The Brotherhood of the Rose by David Morrell

Another old review but a book worth its salt

I’ve read reviews of this book online. One in particular amused me. It questioned what I refer to as ‘The gap of credibility” in the story. They’re joking, right? They pointed out that one of the characters (Chris) asks for a name of a dentist and the one they get lives in another part of the world. What they neglect to tell the unsuspecting is that the man who gave the name of the dentist to Chris did so because of an obligation. He’s a priest that operates a safe house (blackmailed to do so) and when he sees two people who have worked together before show up at his place, he becomes suspicious. I mean he’s not a complete idiot. A guy named Chan shows up who hates opium dealers, which there is one staying at the safe house. Chris, who has worked with Chan before, has asked for a dentist. Hmmm…. Pull the teeth of someone and dump the body… you might not be able to identify it, right? So wouldn’t it make sense if this is what the priest thought they intended to pick a dentist far, far away to complicate things?

I’ve been a fan of this writer for a very long time (remember my reference of 1987?) and there’s one thing I know he does for his book- research. No kindergarten BS for Morrell. He’s either done what he’s writing about (he’s taken survival courses, for example) or he consults people who have done it themselves. Not wanting to be someone who teaches a kid how to put a bomb together, he often leaves out some of the details. Smart man the way society today places blame on everyone but the person who did the deed. Okay, let’s not get me started on how I feel about that.

The messageboard I belong(ed) to rooted its beginning as a secret society so posting this review there made sense because a lot of what was in the book fit. This passage for example where Eliot, the man who trained the two main characters to be killers, explains why he grows roses:

“They’re the emblem of our profession. I enjoy the double meaning. In Greek mythology, the god of love once offered a rose to the god of silence, as a bribe, to keep that god from disclosing the weaknesses of the other gods. In time, the rose became the symbol for silence and secrecy. In the Middle Ages, a rose was customarily suspended from the ceiling of a council chamber. The members of the council pledged themselves not to reveal what they discussed in the room, sub rosa, under the rose.”

This book was published originally in 1984. I read it perhaps two years afterwards. I really don’t remember but I felt inclined to re-read it when I heard they were making a movie from it. Now they did make it into a made-for-TV in 1989. When it happened, I was thrilled being a fanboi of Morrell. Boy was I disappointed. I mean, even more so than the horrible rendition of Stephen King’s Pet Cemetery. I’m hoping they do a better this time around since it’s going to the big screen. At thte time of the re-write, I haven’t seen any more news on the movie.

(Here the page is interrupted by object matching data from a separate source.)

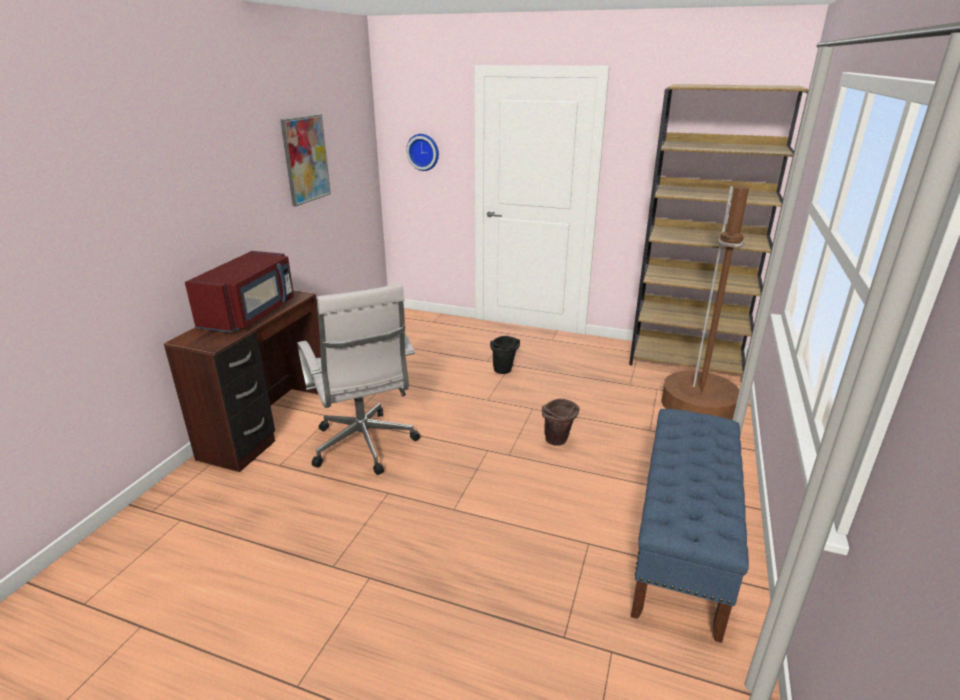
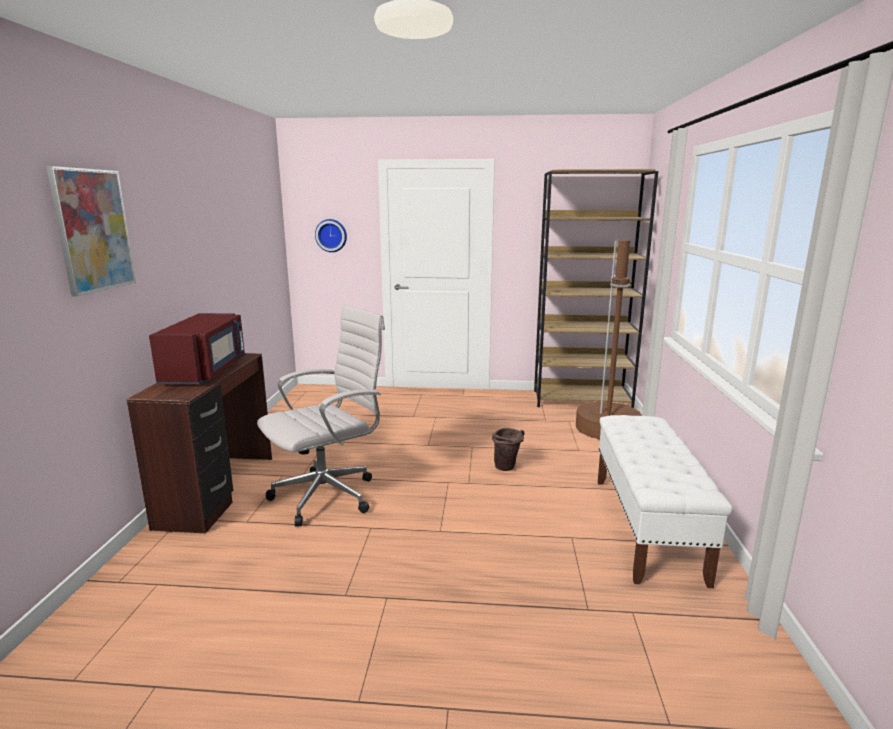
camera: 15 degrees left, 10 degrees down
(305, 159) = (235, 235): picture -> picture (93, 230)
(365, 447) = (329, 495): white office chair -> white office chair turned 90 degrees counterclockwise
(504, 372) = (433, 423): black bucket -> none
(681, 546) = (646, 527): blue bench -> white bench

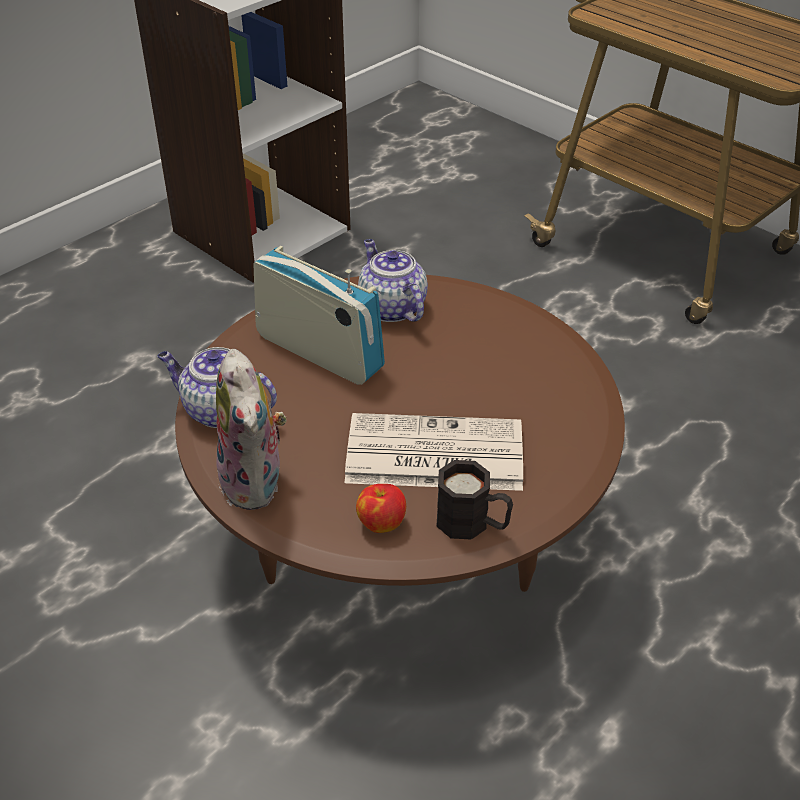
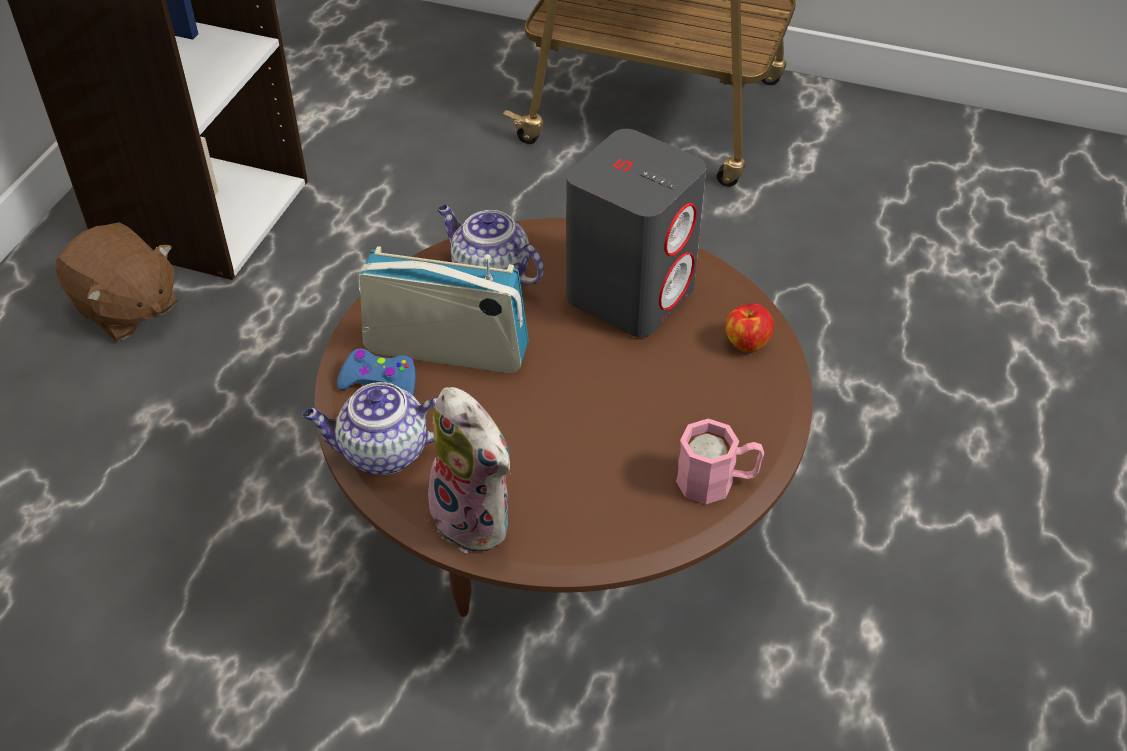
camera: 25 degrees left, 5 degrees up
(167, 281) = (126, 308): none -> brown plush toy
(253, 359) = (380, 381): none -> blue game controller
(381, 522) = (630, 513): apple -> apple (746, 343)
(432, 454) = (633, 423): newspaper -> none
(472, 524) = (717, 481): black mug -> pink mug
(498, 354) = (631, 292): none -> grey speaker

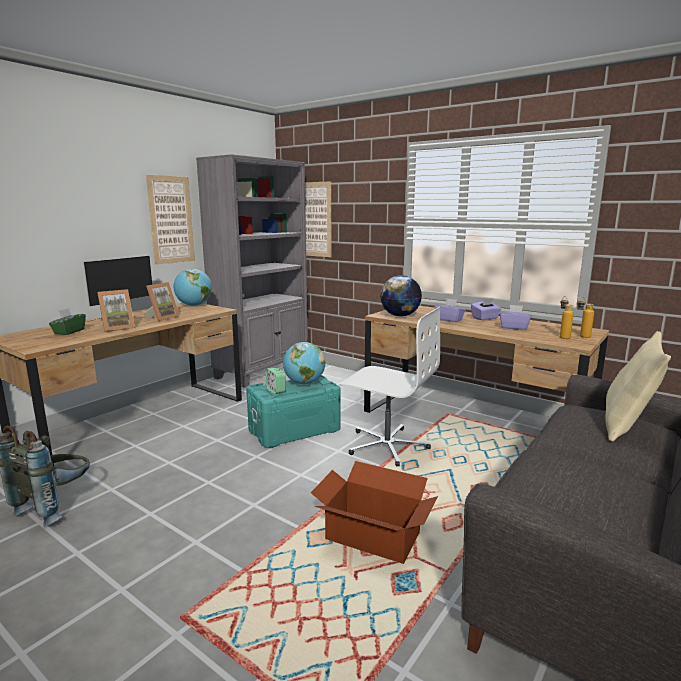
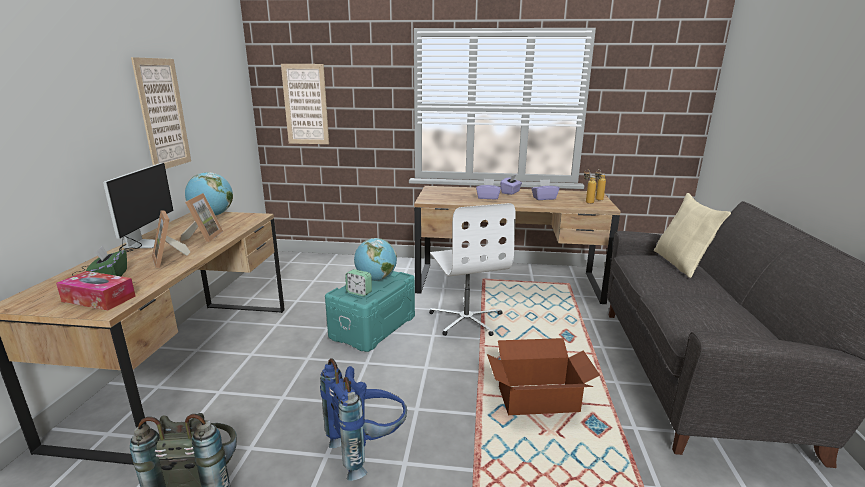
camera: 30 degrees left, 5 degrees up
(41, 342) = (99, 299): none -> tissue box
(117, 328) = (170, 259): picture frame -> picture frame turned 120 degrees clockwise
(182, 520) = (368, 448): none -> blue backpack
(263, 370) = (271, 273): grey bookcase -> none
(387, 445) = (466, 319): white office chair -> white office chair turned 75 degrees clockwise
(400, 316) = (443, 199): globe -> none

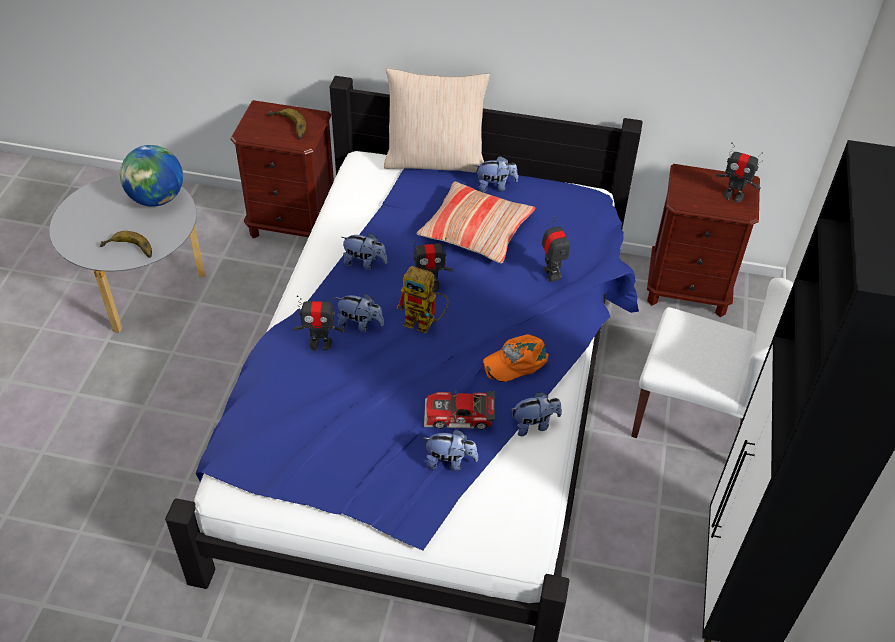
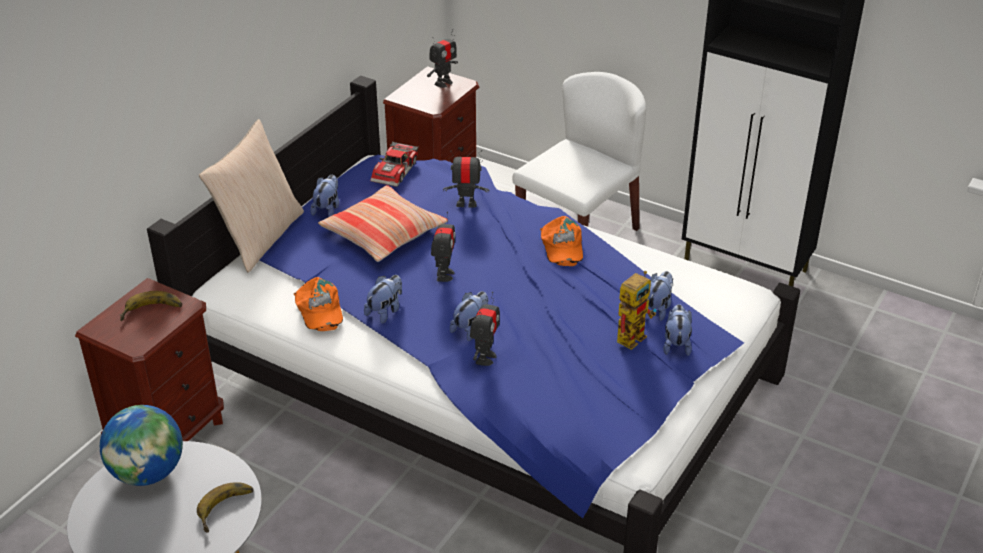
camera: 70 degrees left, 10 degrees down
(350, 222) = (319, 310): none -> orange cap
(425, 323) = (491, 287): toy robot -> toy robot (633, 334)
(459, 417) = (613, 291): toy car -> toy car (396, 171)
(534, 424) = (630, 258): plush toy -> plush toy (676, 344)

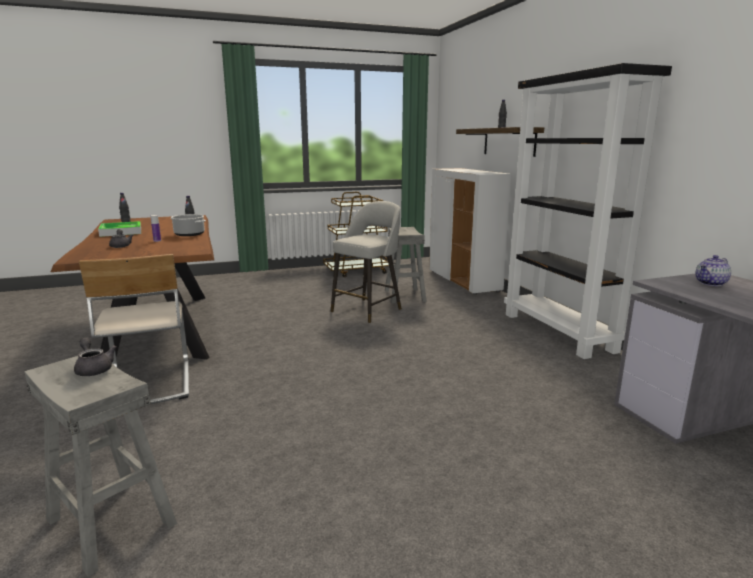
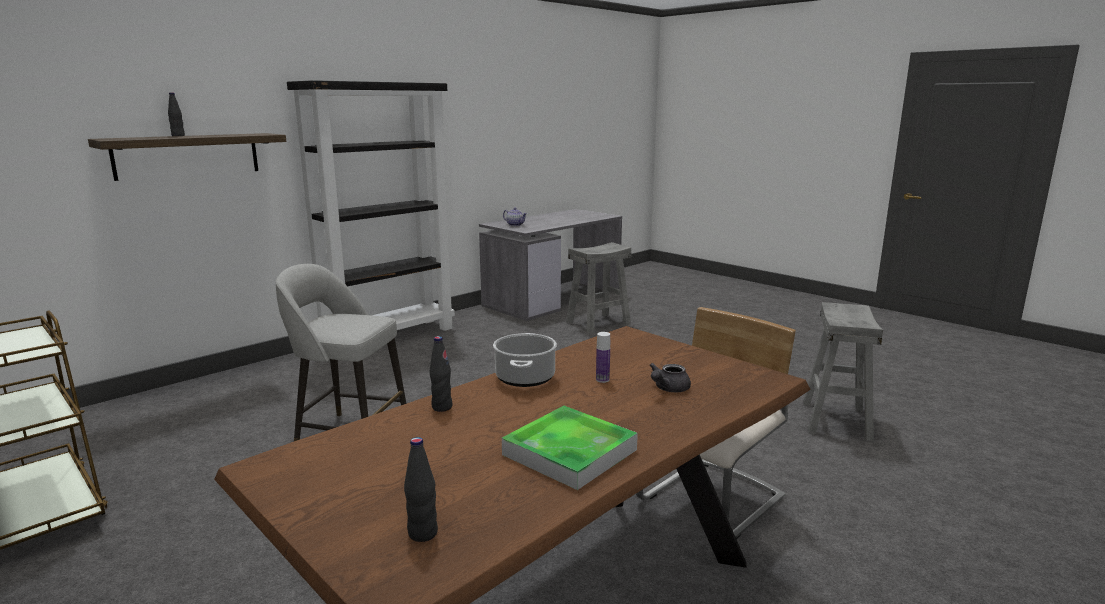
camera: 115 degrees left, 0 degrees up
(94, 368) = (840, 319): grey teapot -> none
(404, 295) = (262, 425): grey stool -> grey stool (598, 323)
(464, 281) = (168, 396): white cabinet -> none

When this first went to the editor, he liked the book but remarked to Morrell that it seemed like it was missing something. Indeed it was. Morrell’s not a big fan of the whole ‘flashback in the middle of the book’. He felt that the piece missing would not work at the beginning of the book so he cut it out. When the editor asked for the missing part and read it, he insisted it be put back in. It really needs to be there because its background information on how the two main characters met each other and how they were manipulated into becoming what they were in present time.

Now on to the characters. Chris Kilmoonie, AKA Remus, was abandoned by his mother at a young age after his father, a military pilot, was shot down. He’s taken away from his home and put into a boy’s home in Philadelphia where he meets Saul Grisman AKA Romulus. Being basically orphans (you never do find out how Saul ended up in the boy’s home), they cling to one man who shows them affection- Eliot. What’s the worst thing someone you trust can do to you? Betray. Seems Eliot thinks Saul is past his prime and has made sure he gets set up to get killed. Problem being, he had Saul trained too damn well and Saul slowly figures out what happened.

Saul turns to his ‘brother’ Chris who contacts Saul at Eliot’s request. When the two of them get together and start piecing things together, along with Saul’s one-time girlfriend Erika Bernstein, they realized they were nothing but trained assassins. Worse yet, they did everything their whole lives to please Eliot. Well, brother, payback’s a bitch.

They uncover that they weren’t the only orphans on Eliot’s favorite list. Enter Castor and Pollux, the two newest children of Eliot. When the old man realizes that his former child stars are getting too close to the truth, he runs but doesn’t get far.

I don’t want to give it away completely because like I said, this is my favorite book and the one that got me hooked on David Morrell. Rambo? Yeah, that was his creation but Rambo died in his version. You see my hate for Hollywood now?

This book was re-release with a different cover than what I have for an image and it should be available at your local library to borrow.